Pour sa part, Agnès Pitrou (1992) se demande si le fait que de plus en plus de gens disent se tourner d'abord et avant tout vers leur famille pour recevoir de l'aide est un indicateur de la valeur qu'ils confèrent à cette institution ou plutôt un indicateur de la pauvreté de leurs réseaux sociaux et de leurs problèmes d'accessibilité aux ressources collectives. Le besoin de dépendre de sa famille peut être autant un signe d'échec et de manque de choix qu'un signe de l'importance des liens familiaux. La recherche a démontré que plus on a de ressources financières et personnelles, moins on est limité à l'entraide familiale et plus on a de chances de profiter des services collectifs.

Cette analyse de l'entraide familiale ne veut pas nier que les soins sont plus qu'un ensemble de tâches ou soutenir qu'ils sont toujours vécus de façon négative. Les soins sont aussi un lien social traversé d'affectivité et d'émotions. Notre souci est de mieux circonscrire ce qui est du ressort du lien social, un rapport que les personnes choisissent librement de développer entre elles, et ce qui relève plus de la contrainte et du compromis devant des politiques sociales inadéquates.

En comparaison avec les politiques sociales fondées sur le renforcement de la responsabilité familiale et ne proposant que des services de soutien aux aidantes, tels les deux projets que nous avons analysés, nous proposons une autre approche. Celle-ci promeut une véritable prise en charge communautaire ( community care ), où l'État met en oeuvre un partenariat élargi de tous les acteurs qui peuvent être mobilisés autour de la nécessité de soutenir des personnes ayant des incapacités. Cette approche se nomme modèle social des soins (Neysmith, 1991) ou approche d'équité entre les sexes (Abel, 1991; Hooyman et Gonyea, 1995), parce que « les soins de longue durée [y] seraient définis comme une responsabilité publique et sociale, ce qui garantirait un niveau minimum de services à tous les citoyens en tant que bien public auquel tous les citoyens devraient participer sans fardeau indu » (Hooyman et Gonyea, 1995 : 330; notre traduction).

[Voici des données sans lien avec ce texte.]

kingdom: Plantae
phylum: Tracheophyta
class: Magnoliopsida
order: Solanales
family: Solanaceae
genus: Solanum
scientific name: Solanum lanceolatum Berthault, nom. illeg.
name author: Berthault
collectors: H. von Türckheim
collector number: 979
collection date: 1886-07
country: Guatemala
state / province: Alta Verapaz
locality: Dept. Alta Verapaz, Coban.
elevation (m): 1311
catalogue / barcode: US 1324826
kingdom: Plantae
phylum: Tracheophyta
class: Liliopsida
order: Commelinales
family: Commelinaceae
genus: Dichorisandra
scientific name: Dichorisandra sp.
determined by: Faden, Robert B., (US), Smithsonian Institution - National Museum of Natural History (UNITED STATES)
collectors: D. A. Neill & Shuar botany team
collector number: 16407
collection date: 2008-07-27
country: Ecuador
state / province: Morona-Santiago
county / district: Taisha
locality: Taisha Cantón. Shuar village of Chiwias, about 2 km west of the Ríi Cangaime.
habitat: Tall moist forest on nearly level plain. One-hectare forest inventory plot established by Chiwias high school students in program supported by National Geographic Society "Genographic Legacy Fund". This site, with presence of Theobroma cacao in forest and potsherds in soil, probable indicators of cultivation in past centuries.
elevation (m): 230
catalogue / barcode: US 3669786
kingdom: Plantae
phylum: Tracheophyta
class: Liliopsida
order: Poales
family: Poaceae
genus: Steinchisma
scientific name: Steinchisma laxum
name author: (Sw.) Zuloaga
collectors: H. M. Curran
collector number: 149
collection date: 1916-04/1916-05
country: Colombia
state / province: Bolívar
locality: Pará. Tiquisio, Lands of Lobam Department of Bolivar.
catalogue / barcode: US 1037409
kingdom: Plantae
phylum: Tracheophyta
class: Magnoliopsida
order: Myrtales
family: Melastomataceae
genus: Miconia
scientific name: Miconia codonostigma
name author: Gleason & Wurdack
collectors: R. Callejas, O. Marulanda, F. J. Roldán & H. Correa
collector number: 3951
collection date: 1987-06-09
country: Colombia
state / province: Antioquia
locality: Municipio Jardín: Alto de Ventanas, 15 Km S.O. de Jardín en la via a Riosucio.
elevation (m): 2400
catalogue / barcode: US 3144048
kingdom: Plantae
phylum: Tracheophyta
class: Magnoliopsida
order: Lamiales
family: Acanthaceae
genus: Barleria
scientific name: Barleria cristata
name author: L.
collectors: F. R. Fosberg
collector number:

Un modèle de prise en charge sociale et communautaire reconnaîtrait les soins comme un enjeu de société et prônerait des messages sociaux et une organisation sociale qui n'obligent pas les femmes des familles à être le pourvoyeur principal de l'aide instrumentale et émotive aux proches. De plus, il n'obligerait pas les personnes ayant des incapacités à dépendre de leur famille et de leurs amis pour recevoir de l'aide. L' empowerment et le libre choix des personnes ayant des incapacités et de leurs proches sont au centre de ce modèle, tout comme la nécessité de développer un partenariat de tous les acteurs : les personnes ayant des incapacités, les aidantes, le secteur public, le secteur communautaire et bénévole, le secteur privé et les communautés. Ce partenariat serait orchestré par l'État autour d'une présence forte et importante du secteur public. Dire que les soins sont une responsabilité sociale implique que le secteur public occupe la place centrale dans l'organisation des services et que les services sont offerts à ceux qui en ont besoin comme un droit de citoyenneté. Comme l'écrit Dumont-Lemasson (1994), les services de maintien à domicile publics doivent être le lien stratégique et la pierre angulaire de toute politique du vieillissement.

En conclusion, nous ne pouvons pas parler d'une ADS appliquée par le gouvernement. Notre propre ADS nous amène à constater, pour les femmes âgées et pour les hommes âgés ayant des incapacités ainsi que pour les aidantes, des enjeux importants qui ne trouvent pas de réponses dans les deux politiques analysées.